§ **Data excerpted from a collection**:
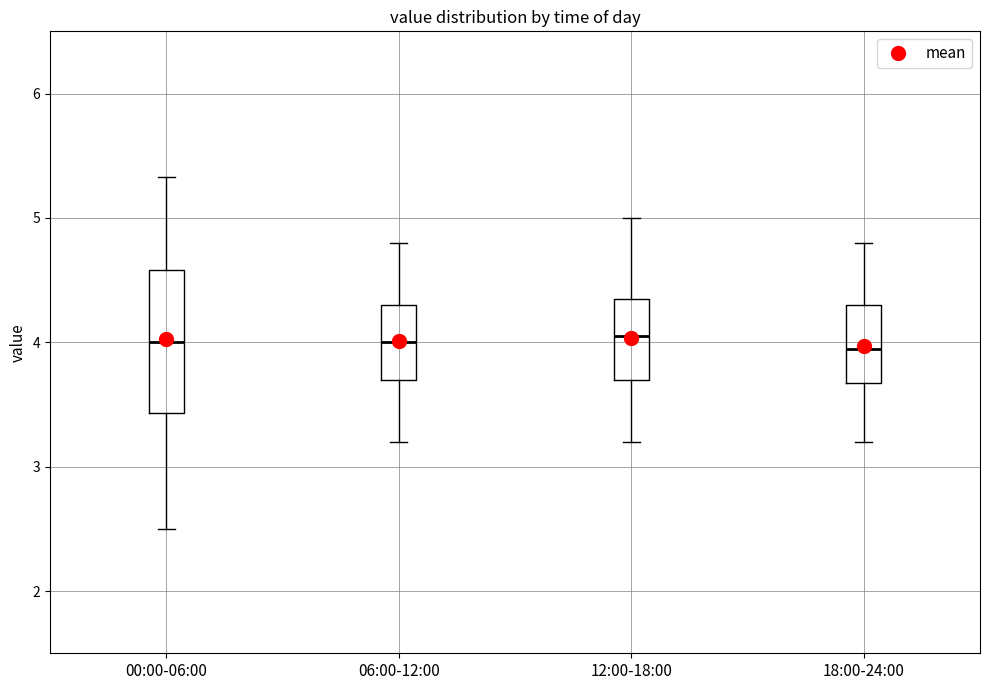

Reading left to right, read every box against the y-axis: the position of its median line, the range the box covers, and the ends of its whiskers. The values are not printed on the chart, so give them approximately, as read against the axis.

00:00-06:00: median 4.0, box 3.4 to 4.6, whiskers 2.5 to 5.3
06:00-12:00: median 4.0, box 3.7 to 4.3, whiskers 3.2 to 4.8
12:00-18:00: median 4.1, box 3.7 to 4.4, whiskers 3.2 to 5.0
18:00-24:00: median 4.0, box 3.7 to 4.3, whiskers 3.2 to 4.8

§ **Brief**: Print, word for word, the stretch of the data from the line containing "00:00-06:00: median 4.0, box" through the end of the data.

§ **Task response**:
00:00-06:00: median 4.0, box 3.4 to 4.6, whiskers 2.5 to 5.3
06:00-12:00: median 4.0, box 3.7 to 4.3, whiskers 3.2 to 4.8
12:00-18:00: median 4.1, box 3.7 to 4.4, whiskers 3.2 to 5.0
18:00-24:00: median 4.0, box 3.7 to 4.3, whiskers 3.2 to 4.8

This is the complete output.